**What to produce:** Work out how many lines of the records hold the string "errors", and reply with that number alone.
** Supplied records follows **
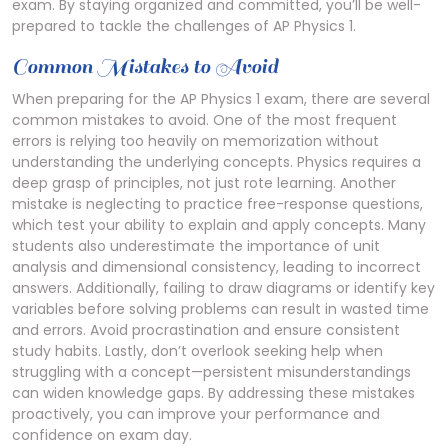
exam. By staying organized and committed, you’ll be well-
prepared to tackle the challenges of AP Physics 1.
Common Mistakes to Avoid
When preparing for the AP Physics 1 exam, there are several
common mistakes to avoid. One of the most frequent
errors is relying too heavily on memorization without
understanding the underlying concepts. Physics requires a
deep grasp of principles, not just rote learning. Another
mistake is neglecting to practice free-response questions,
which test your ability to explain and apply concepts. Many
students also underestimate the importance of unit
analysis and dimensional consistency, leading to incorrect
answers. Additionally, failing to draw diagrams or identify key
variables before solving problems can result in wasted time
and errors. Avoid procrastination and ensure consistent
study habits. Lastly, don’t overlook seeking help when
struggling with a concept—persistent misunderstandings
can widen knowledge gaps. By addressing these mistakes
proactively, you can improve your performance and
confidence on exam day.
** End of Supplied records **
** Supplied records follows **
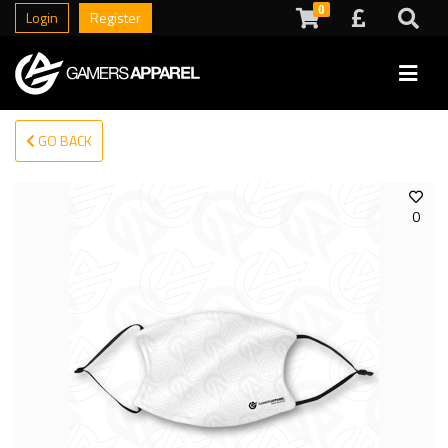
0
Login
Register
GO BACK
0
** End of Supplied records **
**Answer:** 2